Participants in the Solicitation
 
 
The Company, its directors, executive officers, certain other members of management, and employees may be deemed to be participants in the solicitation of proxies from the shareholders of the Company in favor of the proposed holding company reorganization. Additional information regarding the interests of potential participants in the proxy solicitation will be included in the preliminary proxy statement/prospectus and the definitive proxy statement/prospectus and other relevant documents that the Company and Holdings intend to file with the SEC in connection with the Annual Meeting.

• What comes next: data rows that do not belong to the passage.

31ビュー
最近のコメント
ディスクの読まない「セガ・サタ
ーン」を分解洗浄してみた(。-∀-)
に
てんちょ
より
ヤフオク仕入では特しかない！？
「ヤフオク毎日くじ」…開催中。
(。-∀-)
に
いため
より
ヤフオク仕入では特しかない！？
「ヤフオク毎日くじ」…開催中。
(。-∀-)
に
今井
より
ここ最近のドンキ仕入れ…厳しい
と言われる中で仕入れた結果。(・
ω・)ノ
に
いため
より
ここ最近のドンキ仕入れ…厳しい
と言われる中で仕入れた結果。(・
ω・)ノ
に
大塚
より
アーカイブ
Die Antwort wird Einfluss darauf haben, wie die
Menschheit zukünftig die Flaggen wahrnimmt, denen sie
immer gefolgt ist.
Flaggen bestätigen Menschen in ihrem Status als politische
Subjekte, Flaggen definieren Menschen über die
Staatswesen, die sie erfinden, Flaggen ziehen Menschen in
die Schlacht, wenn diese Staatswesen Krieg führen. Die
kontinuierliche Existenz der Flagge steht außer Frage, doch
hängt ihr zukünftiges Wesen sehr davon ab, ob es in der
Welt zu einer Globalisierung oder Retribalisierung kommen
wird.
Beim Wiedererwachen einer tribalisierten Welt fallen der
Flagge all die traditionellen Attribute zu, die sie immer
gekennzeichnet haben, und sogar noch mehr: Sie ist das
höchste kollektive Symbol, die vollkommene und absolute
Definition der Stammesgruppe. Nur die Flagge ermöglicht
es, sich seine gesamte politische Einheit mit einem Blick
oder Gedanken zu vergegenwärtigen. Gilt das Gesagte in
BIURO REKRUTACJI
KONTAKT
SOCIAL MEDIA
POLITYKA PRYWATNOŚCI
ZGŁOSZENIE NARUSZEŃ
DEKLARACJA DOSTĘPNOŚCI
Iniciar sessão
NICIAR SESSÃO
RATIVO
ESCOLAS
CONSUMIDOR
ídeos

Forward-Looking Statements Disclosure

Statements in this Form 8-K that are not historical facts are “forward-looking statements,” within the meaning of the Private Securities Litigation Reform Act of 1995, that involve a number of risks and uncertainties that could cause actual results to differ materially from those contemplated by the relevant forward-looking statement. These forward-looking statements are not guarantees of future performance. This Form 8-K should be read in conjunction with our Annual Report on Form 10-K and our other filings with the SEC through the date of this Form 8-K, which identify important factors that could affect the forward-looking statements in this Form 8-K. We do not undertake any obligation to update our forward-looking statements.